The sighting of three new North Atlantic right whale calves off the coasts of Georgia and Florida Monday raised the number of new whales of the endangered species to nine, according to a statement issued by the Center for Coastal Studies.

“These recent sightings are good news,” said Right Whale Ecology Program Director Dr. Stormy Mayo of the Center for Coastal Studies (CCS), in a statement on Wednesday. "However, in order for this population to recover, we must see a substantial increase each year in the number of newborns. Fortunately, the calving season is still underway and hopefully more will appear in the weeks ahead.”

While the calves were born further south, the whales migrate north towards Cape Cod where they spend a large portion of their lives.

The three mothers are named Calvin, Echo and Arrow, according to CCS, a Provincetown-based reasearch center focused on the preservation of ocean habitats and species.
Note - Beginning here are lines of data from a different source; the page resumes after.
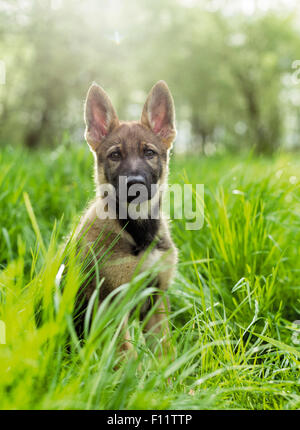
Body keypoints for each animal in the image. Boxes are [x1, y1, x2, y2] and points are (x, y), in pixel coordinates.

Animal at [74, 80, 178, 352]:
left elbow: (165, 351)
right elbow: (125, 354)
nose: (135, 185)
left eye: (149, 153)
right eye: (115, 155)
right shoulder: (109, 305)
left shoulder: (156, 298)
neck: (137, 230)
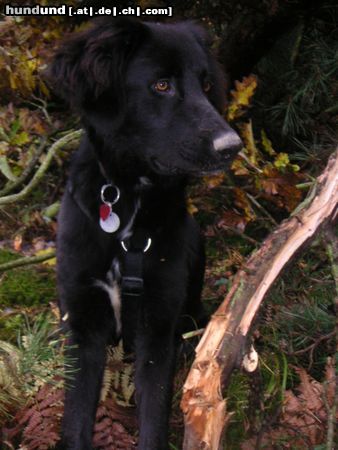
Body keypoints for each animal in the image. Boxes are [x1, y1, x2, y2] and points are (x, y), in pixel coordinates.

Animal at [50, 18, 242, 450]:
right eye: (161, 85)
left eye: (206, 85)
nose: (232, 146)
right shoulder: (84, 325)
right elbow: (76, 416)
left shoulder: (158, 325)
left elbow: (153, 416)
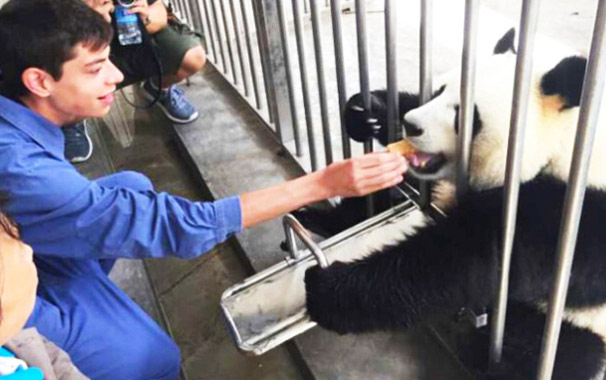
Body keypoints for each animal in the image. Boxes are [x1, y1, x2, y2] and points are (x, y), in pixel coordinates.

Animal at [306, 29, 606, 380]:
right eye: (439, 90)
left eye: (465, 115)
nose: (411, 125)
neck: (567, 143)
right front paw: (367, 113)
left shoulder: (574, 217)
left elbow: (472, 258)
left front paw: (329, 290)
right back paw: (319, 220)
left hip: (573, 323)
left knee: (542, 353)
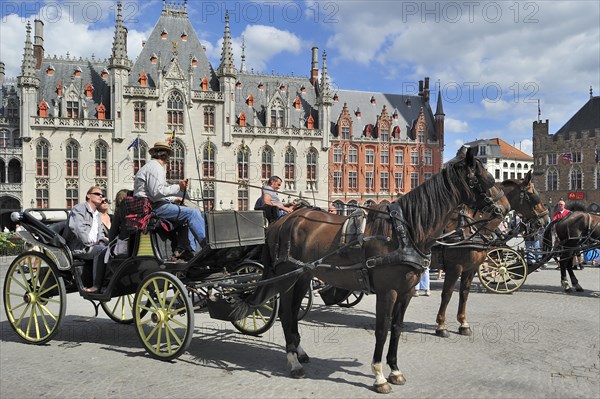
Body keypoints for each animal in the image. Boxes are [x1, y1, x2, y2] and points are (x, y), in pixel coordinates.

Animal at [234, 147, 496, 394]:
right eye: (484, 179)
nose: (498, 211)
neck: (404, 232)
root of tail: (283, 221)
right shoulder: (388, 291)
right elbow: (382, 329)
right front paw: (379, 376)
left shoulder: (407, 292)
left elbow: (397, 328)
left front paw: (395, 370)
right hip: (287, 277)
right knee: (287, 313)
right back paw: (294, 363)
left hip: (303, 276)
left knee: (293, 311)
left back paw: (300, 352)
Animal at [432, 170, 548, 340]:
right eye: (532, 194)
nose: (545, 219)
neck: (471, 227)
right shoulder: (455, 267)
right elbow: (447, 294)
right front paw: (441, 325)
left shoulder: (471, 268)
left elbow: (464, 293)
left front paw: (463, 323)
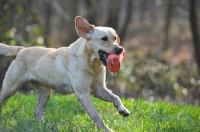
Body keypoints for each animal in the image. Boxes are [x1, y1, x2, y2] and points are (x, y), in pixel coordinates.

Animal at [0, 16, 130, 131]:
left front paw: (122, 109)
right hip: (10, 88)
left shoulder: (99, 89)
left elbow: (116, 97)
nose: (120, 49)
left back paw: (46, 126)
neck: (91, 64)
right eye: (104, 38)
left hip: (45, 93)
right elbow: (96, 116)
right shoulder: (83, 94)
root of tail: (22, 49)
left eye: (115, 38)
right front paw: (106, 129)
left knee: (37, 112)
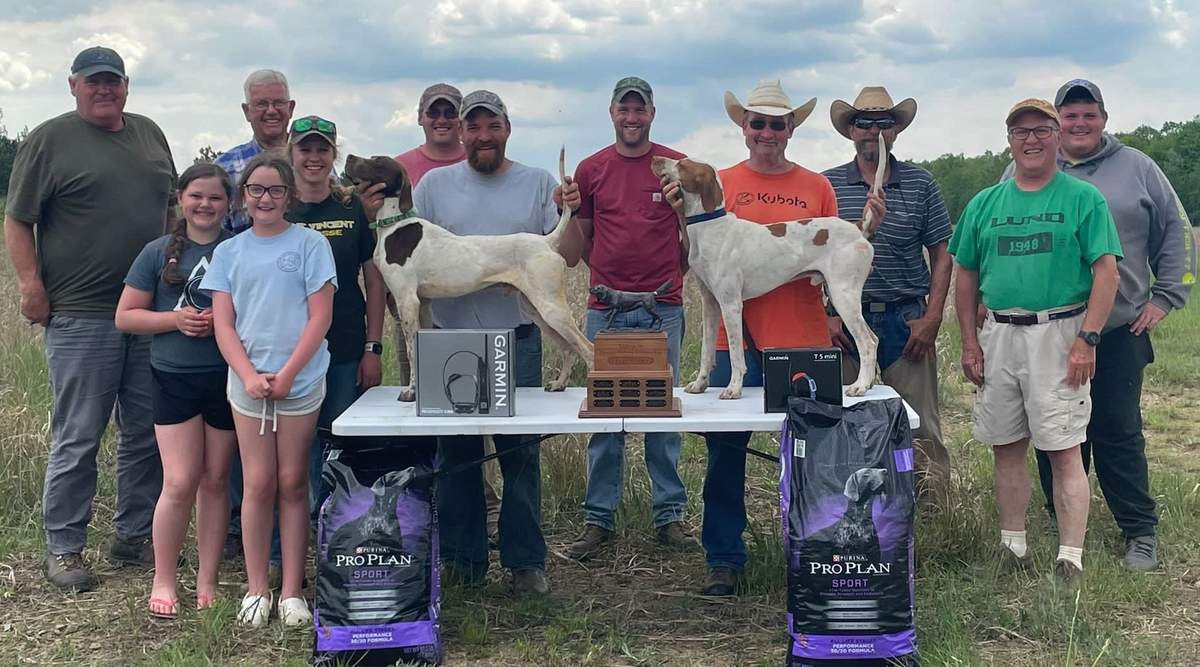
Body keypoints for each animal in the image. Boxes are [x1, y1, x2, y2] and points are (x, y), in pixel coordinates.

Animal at [345, 151, 592, 400]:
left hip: (551, 309)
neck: (394, 226)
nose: (349, 157)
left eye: (378, 161)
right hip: (536, 309)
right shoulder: (423, 303)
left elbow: (411, 350)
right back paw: (559, 384)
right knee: (569, 349)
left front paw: (411, 391)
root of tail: (547, 241)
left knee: (587, 349)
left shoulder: (407, 301)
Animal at [648, 134, 892, 395]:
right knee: (874, 339)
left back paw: (860, 385)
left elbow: (735, 354)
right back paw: (867, 383)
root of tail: (857, 227)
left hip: (843, 295)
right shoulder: (711, 304)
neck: (709, 226)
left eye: (682, 165)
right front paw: (700, 383)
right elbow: (706, 352)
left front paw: (733, 388)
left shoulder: (731, 304)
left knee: (867, 342)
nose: (655, 158)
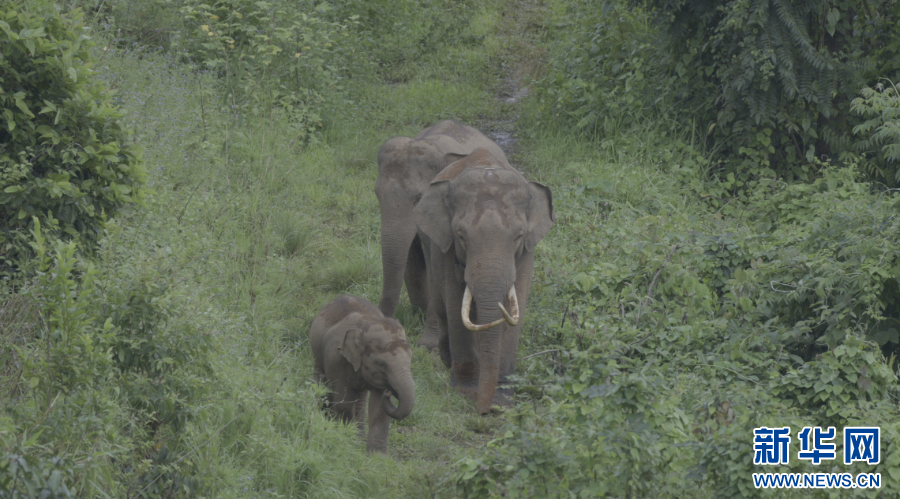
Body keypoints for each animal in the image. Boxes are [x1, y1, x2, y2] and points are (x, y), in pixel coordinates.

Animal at [310, 295, 415, 454]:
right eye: (382, 364)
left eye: (410, 360)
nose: (390, 391)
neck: (366, 326)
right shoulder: (336, 358)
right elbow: (344, 401)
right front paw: (345, 441)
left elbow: (379, 410)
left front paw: (376, 456)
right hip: (317, 354)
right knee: (323, 384)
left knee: (360, 399)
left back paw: (358, 438)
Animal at [413, 147, 555, 415]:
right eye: (461, 236)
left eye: (518, 236)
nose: (484, 411)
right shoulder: (445, 249)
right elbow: (455, 305)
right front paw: (466, 392)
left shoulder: (526, 252)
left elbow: (516, 308)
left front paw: (501, 401)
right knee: (443, 308)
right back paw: (446, 360)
According to the National Oceanic and Atmospheric Administration, there are only 400 northern right whales left in the world, and of that number, only 100 are breeding females.

Mayo said that while the nine recent births are great and a substantial improvement from the seven recorded last calving season, it does not signal an immediate reversal in the species' fortunes. Indeed, ship strikes, entaglements and "other unidentified causes" killed ten whales in 2019, bringing their numbers under 400.

"Frankly, we need more than the nine whales this year to begin to feel any relief on this story because the mortality rates are still very high," he said. "So, nine is great and this is an extraordinarily rare animal in the world. But, we need to see more calves in the world."